Tumor suppressor genes play a role in wound healing regulating cell growth, migration, and differentiation at different times after cutaneous injury. We explored the possible involvement of a newly recognized, hormone-like, candidate tumor suppressor gene called Esophageal cancer related gene-4(Ecrg4). In this study, we characterized the effects of cutaneous injury on Ecrg4 localization and gene expression. We mined an Affymetrix™ gene-chip microarray developed to quantify changes in global gene expression after 2mm punch injury in mice. We compared Ecrg4 to an early-response gene, macrophage inflammatory protein-1α(MIP-1α), and to a constitutively expressed gene, AP-1,subunit-2 (AP1S2). We used immunohistochemistry to analyze the distribution of Ecrg4 protein in uninjured skin and in several models of injury including 2mm punch-injury, grafted excision-injury, and 2nd-degree burn-injury.
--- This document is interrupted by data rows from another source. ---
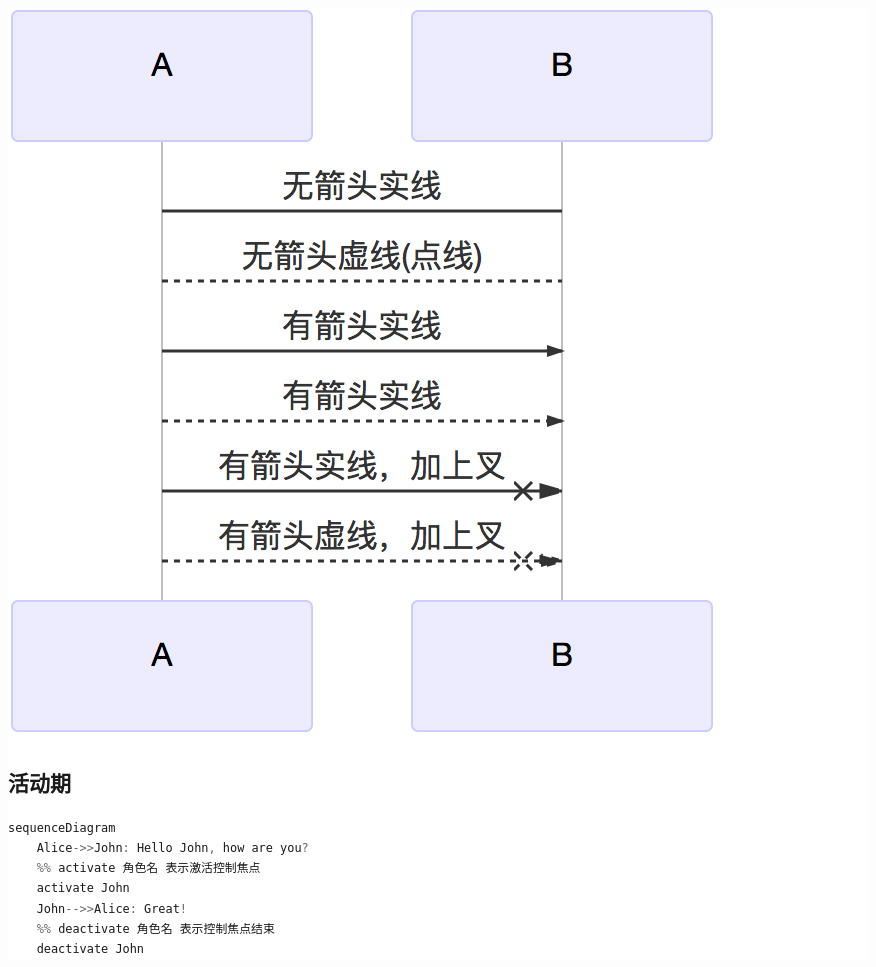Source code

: ![img](Mermaid-实用教程/7qplows8g4.png)

## 活动期

```javascript
sequenceDiagram
    Alice->>John: Hello John, how are you?
    %% activate 角色名 表示激活控制焦点
    activate John
    John-->>Alice: Great!
    %% deactivate 角色名 表示控制焦点结束
    deactivate John
```
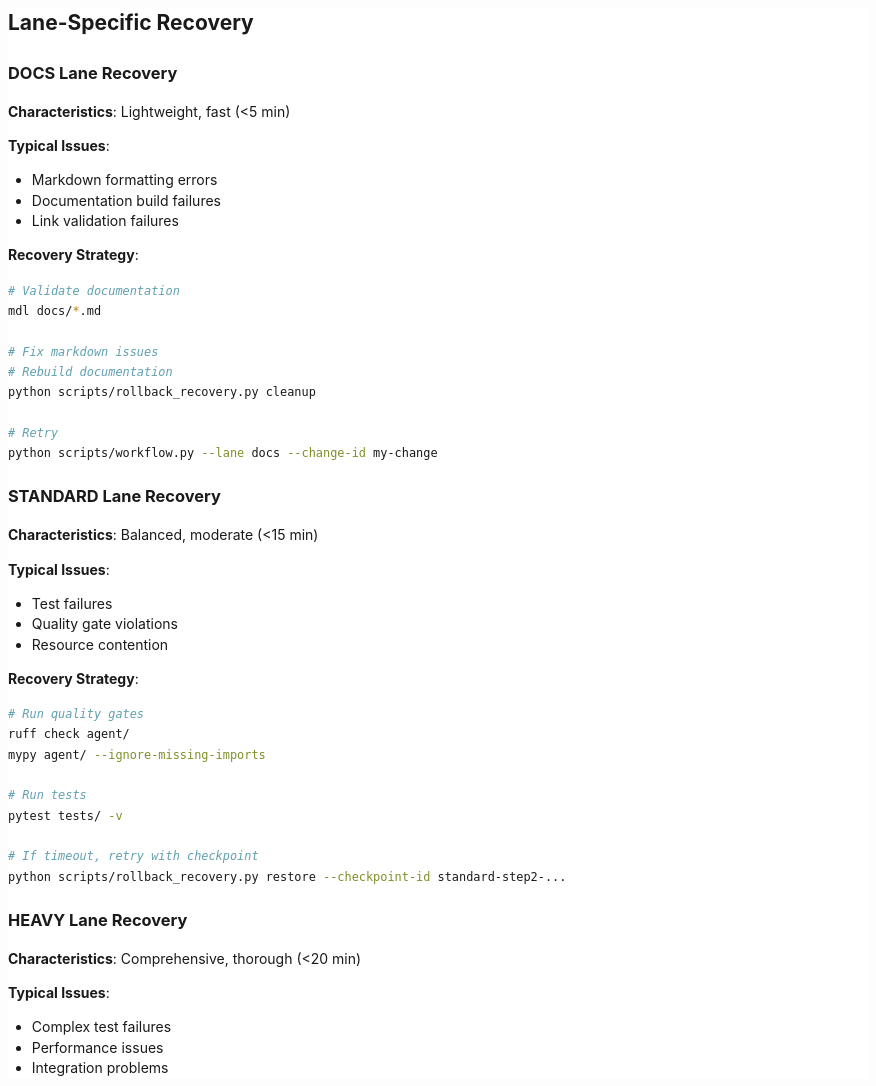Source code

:## Lane-Specific Recovery

### DOCS Lane Recovery

**Characteristics**: Lightweight, fast (<5 min)

**Typical Issues**:
- Markdown formatting errors
- Documentation build failures
- Link validation failures

**Recovery Strategy**:
```bash
# Validate documentation
mdl docs/*.md

# Fix markdown issues
# Rebuild documentation
python scripts/rollback_recovery.py cleanup

# Retry
python scripts/workflow.py --lane docs --change-id my-change
```

### STANDARD Lane Recovery

**Characteristics**: Balanced, moderate (<15 min)

**Typical Issues**:
- Test failures
- Quality gate violations
- Resource contention

**Recovery Strategy**:
```bash
# Run quality gates
ruff check agent/
mypy agent/ --ignore-missing-imports

# Run tests
pytest tests/ -v

# If timeout, retry with checkpoint
python scripts/rollback_recovery.py restore --checkpoint-id standard-step2-...
```

### HEAVY Lane Recovery

**Characteristics**: Comprehensive, thorough (<20 min)

**Typical Issues**:
- Complex test failures
- Performance issues
- Integration problems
To test the ability of Ecrg4 to inhibit cell migration, subcutaneous gene-activated matrigel implants containing FGF2 were impregnated with lentivirus-expressing Ecrg4 or Zsgreen. Analysis revealed Ecrg4 localized to the epidermis and dermis of uninjured mouse and human skin and to the epidermis of rat skin. Immunoblotting produced a 14kDa peptide. As expected upon injury, MIP-1α mRNA expression peaked acutely within the first 6hr time-point and AP1S2 remained constitutively expressed at pre-injury levels. In contrast, Ecrg4 mRNA expression started increasing 24hrs after injury until achieving a maximal increase 160hrs post injury as a late injury-response gene. Following injury, Ecrg4 localized to the epithelial margins adjacent to the site of injury and was essentially absent from the injury site itself. Inappropriate Ecrg4-gene over-expression inhibited cell invasion into FGF2-filled subcutaneous matrigel implants(P<0.05,n=3). As a candidate tumor suppressor gene found in skin, these data suggest Ecrg4 may participate in the response to cutaneous injury as a wound terminating factor that functions to down-regulate the cellular responses active in early wound healing. As such, a better understanding of Ecrg4 could provide new insights into the mechanisms of wound healing and may identify a novel target for wound healing therapeutics.